Ф. знал стихи наизусть, я так удивилась. Что-то ужасное, вроде Северянина. У него дурной вкус, кажется мне иногда. Но оттого, что он мужчина, он умеет свой дурной вкус нести так, как будто вкус его хороший.
Хотя я снова злюсь. Он умный. Мне невыносимо.
14 марта
Впервые и так остро почувствовала: весна. Как хочется прожить весну сильно. Молодость стала ощутима: она ещё есть, но как будто она топливо, и кончается.
Я могла бы на этом топливе уехать ещё достаточно далеко, но стою на месте.
У меня нет ничего: любви, ребёнка, родителей.
Есть только люди, которым я делаю больно.
Но они этого заслуживают. Все врут, как маленькие, и думают, что незаметно. Все невиновны. И все ненавидят советскую власть. И все готовы целовать мне сапоги.
Когда я их вижу, я начинаю больше любить нашу революцию. Она стоит за мной, как стена.
15 марта
Отвратительно, что это произошло. Отвратительно, что это произошло с Д. Он идиот, у него нет ума, нет мыслей, у него только наглость и самомнение. Он меня взял этим.
Сегодня пришёл, я твёрдо сказала: “Забудь. Если хоть один слух о том, что ты кому-то об этом сказал, дойдёт до меня, ты знаешь, что я могу. Ты знаешь, что может Ф. Ты должен думать о своей безопасности”.
Удивился, молча ушёл. Лицо красное, даже уши покраснели от удивления. Глаза ненавидят.
29 апреля
Ночью не выдержала и поехала к его дому. Вдруг поняла, что конь знает дорогу.

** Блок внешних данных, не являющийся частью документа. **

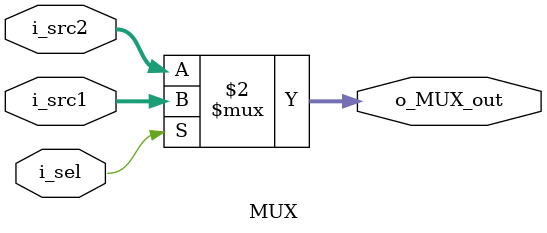
<source format=v>
module MUX #(parameter LENGTH = 'd16)
(
    input [LENGTH-1:0] i_src1, i_src2,
    input i_sel,
    output [LENGTH-1:0] o_MUX_out
);

assign o_MUX_out = (i_sel == 1)? i_src1 : i_src2;

endmodule
</source>
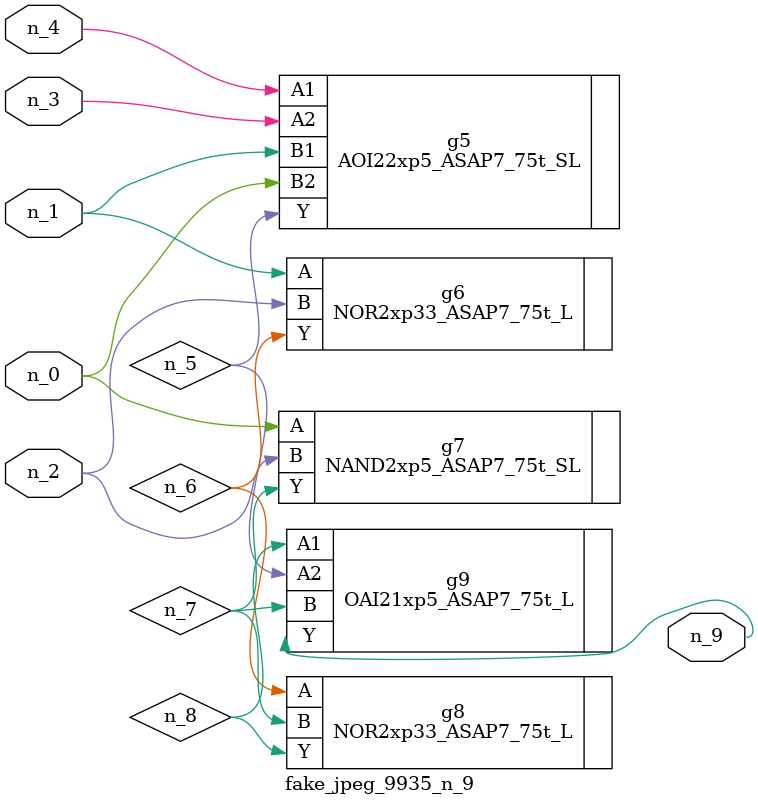
<source format=v>
module fake_jpeg_9935_n_9 (n_3, n_2, n_1, n_0, n_4, n_9);

input n_3;
input n_2;
input n_1;
input n_0;
input n_4;

output n_9;

wire n_8;
wire n_6;
wire n_5;
wire n_7;

AOI22xp5_ASAP7_75t_SL g5 ( 
.A1(n_4),
.A2(n_3),
.B1(n_1),
.B2(n_0),
.Y(n_5)
);

NOR2xp33_ASAP7_75t_L g6 ( 
.A(n_1),
.B(n_2),
.Y(n_6)
);

NAND2xp5_ASAP7_75t_SL g7 ( 
.A(n_0),
.B(n_2),
.Y(n_7)
);

NOR2xp33_ASAP7_75t_L g8 ( 
.A(n_6),
.B(n_7),
.Y(n_8)
);

OAI21xp5_ASAP7_75t_L g9 ( 
.A1(n_8),
.A2(n_5),
.B(n_7),
.Y(n_9)
);


endmodule
</source>
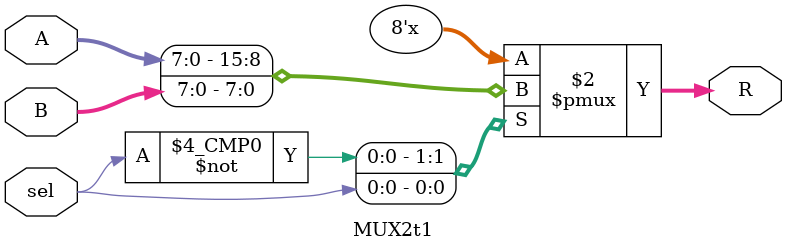
<source format=v>
module MUX2t1 (
    input [7:0] A,
    input [7:0] B,
    input sel,
    output reg [7:0] R
);
    always@(*) begin
        case(sel)
            1'b0 : R = A;   // 0 -> aluIMM
            1'b1 : R = B;   // 1 -> Rs
        endcase
    end

endmodule
</source>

Стояла, смотрела на окна. Одно горело.
Представляла, как он заметил меня, вышел и обнял.
“Ну что ты, глупая, – говорит, – я так ждал тебя”.

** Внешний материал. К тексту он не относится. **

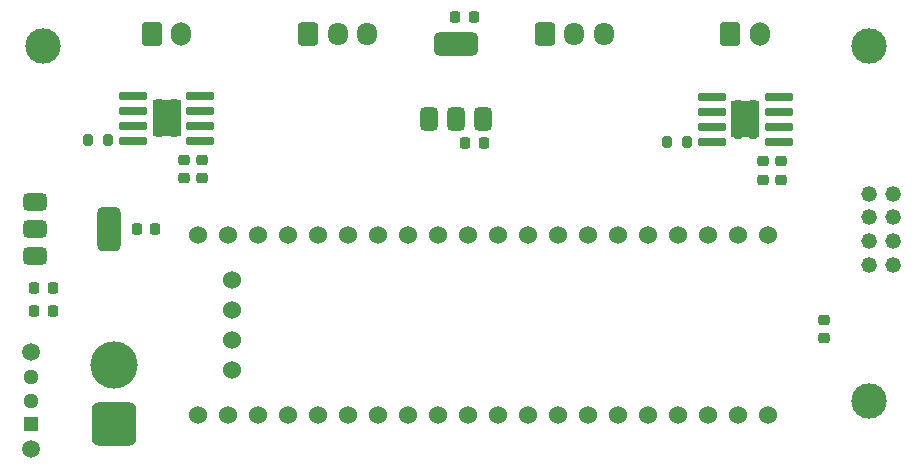
<source format=gts>
G04 #@! TF.GenerationSoftware,KiCad,Pcbnew,9.0.2+dfsg-1*
G04 #@! TF.CreationDate,2025-08-18T11:49:20-04:00*
G04 #@! TF.ProjectId,Basic_Controller,42617369-635f-4436-9f6e-74726f6c6c65,rev?*
G04 #@! TF.SameCoordinates,Original*
G04 #@! TF.FileFunction,Soldermask,Top*
G04 #@! TF.FilePolarity,Negative*
%FSLAX46Y46*%
G04 Gerber Fmt 4.6, Leading zero omitted, Abs format (unit mm)*
G04 Created by KiCad (PCBNEW 9.0.2+dfsg-1) date 2025-08-18 11:49:20*
%MOMM*%
%LPD*%
G01*
G04 APERTURE LIST*
G04 Aperture macros list*
%AMRoundRect*
0 Rectangle with rounded corners*
0 $1 Rounding radius*
0 $2 $3 $4 $5 $6 $7 $8 $9 X,Y pos of 4 corners*
0 Add a 4 corners polygon primitive as box body*
4,1,4,$2,$3,$4,$5,$6,$7,$8,$9,$2,$3,0*
0 Add four circle primitives for the rounded corners*
1,1,$1+$1,$2,$3*
1,1,$1+$1,$4,$5*
1,1,$1+$1,$6,$7*
1,1,$1+$1,$8,$9*
0 Add four rect primitives between the rounded corners*
20,1,$1+$1,$2,$3,$4,$5,0*
20,1,$1+$1,$4,$5,$6,$7,0*
20,1,$1+$1,$6,$7,$8,$9,0*
20,1,$1+$1,$8,$9,$2,$3,0*%
G04 Aperture macros list end*
%ADD10C,3.000000*%
%ADD11RoundRect,0.218750X0.218750X0.256250X-0.218750X0.256250X-0.218750X-0.256250X0.218750X-0.256250X0*%
%ADD12RoundRect,0.250000X-0.600000X-0.725000X0.600000X-0.725000X0.600000X0.725000X-0.600000X0.725000X0*%
%ADD13O,1.700000X1.950000*%
%ADD14R,2.400000X3.100000*%
%ADD15RoundRect,0.070000X-1.100000X-0.250000X1.100000X-0.250000X1.100000X0.250000X-1.100000X0.250000X0*%
%ADD16C,0.770000*%
%ADD17C,1.524000*%
%ADD18RoundRect,0.225000X0.250000X-0.225000X0.250000X0.225000X-0.250000X0.225000X-0.250000X-0.225000X0*%
%ADD19RoundRect,0.225000X-0.225000X-0.250000X0.225000X-0.250000X0.225000X0.250000X-0.225000X0.250000X0*%
%ADD20RoundRect,0.250000X-0.600000X-0.750000X0.600000X-0.750000X0.600000X0.750000X-0.600000X0.750000X0*%
%ADD21O,1.700000X2.000000*%
%ADD22C,1.320800*%
%ADD23RoundRect,0.200000X-0.200000X-0.275000X0.200000X-0.275000X0.200000X0.275000X-0.200000X0.275000X0*%
%ADD24RoundRect,0.760000X1.140000X-1.140000X1.140000X1.140000X-1.140000X1.140000X-1.140000X-1.140000X0*%
%ADD25C,4.000000*%
%ADD26RoundRect,0.375000X-0.625000X-0.375000X0.625000X-0.375000X0.625000X0.375000X-0.625000X0.375000X0*%
%ADD27RoundRect,0.500000X-0.500000X-1.400000X0.500000X-1.400000X0.500000X1.400000X-0.500000X1.400000X0*%
%ADD28RoundRect,0.225000X0.225000X0.250000X-0.225000X0.250000X-0.225000X-0.250000X0.225000X-0.250000X0*%
%ADD29RoundRect,0.375000X0.375000X-0.625000X0.375000X0.625000X-0.375000X0.625000X-0.375000X-0.625000X0*%
%ADD30RoundRect,0.500000X1.400000X-0.500000X1.400000X0.500000X-1.400000X0.500000X-1.400000X-0.500000X0*%
%ADD31R,1.295400X1.295400*%
%ADD32C,1.295400*%
%ADD33C,1.498600*%
G04 APERTURE END LIST*
D10*
X195500000Y-86000000D03*
D11*
X126347976Y-108449805D03*
X124772976Y-108449805D03*
D12*
X168000000Y-84975000D03*
D13*
X170500000Y-84975000D03*
X173000000Y-84975000D03*
D14*
X135987872Y-92077705D03*
D15*
X133112872Y-90172705D03*
X133112872Y-91442705D03*
X133112872Y-92712705D03*
X133112872Y-93982705D03*
X138862872Y-93982705D03*
X138862872Y-92712705D03*
X138862872Y-91442705D03*
X138862872Y-90172705D03*
D16*
X135337872Y-90777705D03*
X135337872Y-92077705D03*
X135337872Y-93377705D03*
X136637872Y-90777705D03*
X136637872Y-92077705D03*
X136637872Y-93377705D03*
D10*
X125500000Y-86000000D03*
D17*
X138660000Y-117240000D03*
X141200000Y-117240000D03*
X143740000Y-117240000D03*
X146280000Y-117240000D03*
X179300000Y-117240000D03*
X148820000Y-117240000D03*
X151360000Y-117240000D03*
X153900000Y-117240000D03*
X156440000Y-117240000D03*
X158980000Y-117240000D03*
X161520000Y-117240000D03*
X164060000Y-117240000D03*
X166600000Y-117240000D03*
X169140000Y-117240000D03*
X171680000Y-117240000D03*
X174220000Y-117240000D03*
X176760000Y-117240000D03*
X186920000Y-102000000D03*
X184380000Y-102000000D03*
X181840000Y-102000000D03*
X179300000Y-102000000D03*
X176760000Y-102000000D03*
X174220000Y-102000000D03*
X171680000Y-102000000D03*
X169140000Y-102000000D03*
X166600000Y-102000000D03*
X141500000Y-108350000D03*
X141500000Y-110890000D03*
X164060000Y-102000000D03*
X161520000Y-102000000D03*
X158980000Y-102000000D03*
X156440000Y-102000000D03*
X153900000Y-102000000D03*
X151360000Y-102000000D03*
X148820000Y-102000000D03*
X146280000Y-102000000D03*
X181840000Y-117240000D03*
X184380000Y-117240000D03*
X186920000Y-117240000D03*
X138660000Y-102000000D03*
X141200000Y-102000000D03*
X143740000Y-102000000D03*
X141500000Y-113430000D03*
X141500000Y-105810000D03*
D18*
X188025539Y-97286376D03*
X188025539Y-95736376D03*
X137501284Y-97174210D03*
X137501284Y-95624210D03*
X191651253Y-110736555D03*
X191651253Y-109186555D03*
D10*
X195500000Y-116000000D03*
D19*
X160450000Y-83500000D03*
X162000000Y-83500000D03*
D20*
X183729110Y-85000000D03*
D21*
X186229110Y-85000000D03*
D18*
X186500000Y-97285828D03*
X186500000Y-95735828D03*
D22*
X195500000Y-104500000D03*
X197500001Y-104500000D03*
X195500000Y-102500001D03*
X197500001Y-102500001D03*
X195500000Y-100500000D03*
X197500001Y-100500000D03*
X195500000Y-98500002D03*
X197500001Y-98500002D03*
D19*
X124787500Y-106474107D03*
X126337500Y-106474107D03*
D12*
X148000000Y-84975000D03*
D13*
X150500000Y-84975000D03*
X153000000Y-84975000D03*
D23*
X178373274Y-94096959D03*
X180023274Y-94096959D03*
D24*
X131500000Y-118000000D03*
D25*
X131500000Y-113000000D03*
D18*
X139026823Y-97174210D03*
X139026823Y-95624210D03*
D19*
X133500000Y-101500000D03*
X135050000Y-101500000D03*
D26*
X124850000Y-99200000D03*
X124850000Y-101500000D03*
D27*
X131150000Y-101500000D03*
D26*
X124850000Y-103800000D03*
D14*
X185007678Y-92189585D03*
D15*
X182132678Y-90284585D03*
X182132678Y-91554585D03*
X182132678Y-92824585D03*
X182132678Y-94094585D03*
X187882678Y-94094585D03*
X187882678Y-92824585D03*
X187882678Y-91554585D03*
X187882678Y-90284585D03*
D16*
X184357678Y-90889585D03*
X184357678Y-92189585D03*
X184357678Y-93489585D03*
X185657678Y-90889585D03*
X185657678Y-92189585D03*
X185657678Y-93489585D03*
D28*
X162837424Y-94201837D03*
X161287424Y-94201837D03*
D20*
X134750000Y-85000000D03*
D21*
X137250000Y-85000000D03*
D29*
X158200000Y-92150000D03*
X160500000Y-92150000D03*
D30*
X160500000Y-85850000D03*
D29*
X162800000Y-92150000D03*
D31*
X124500000Y-118000000D03*
D32*
X124500000Y-116000000D03*
X124500000Y-113999999D03*
D33*
X124500000Y-120100001D03*
X124500000Y-111900000D03*
D23*
X129349716Y-93980982D03*
X130999716Y-93980982D03*
M02*

</source>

Враньё, какое мерзкое враньё.
Ехала обратно, плакала.
Красноармейцы на воротах смотрят подло, словно всё понимают. Как хорошо было бы их расстрелять.
3 мая
З. мне рассказала, как Ф. отметил Первое мая. Животное. Я уже догадывалась. Однажды даже подслушала разговор об этом, но убедила себя, что всё показалось.
17 мая
Ф. читал запоем, потом вообще перестал. Сказал, что больше всего любит читать приказы и декреты. Кокетничает, потому что он тут отдыхает, мог бы пополнеть, но его внутренний жар пережигает последствия его бесконечных застолий.
И ещё, конечно, мужской его жар и банные оргии с любимыми каэрками. Сволочь, мерзкий. О, как убила бы его. Как смотрела бы ему в глаза, когда бы он услышал: “Привести приговор в исполнение”.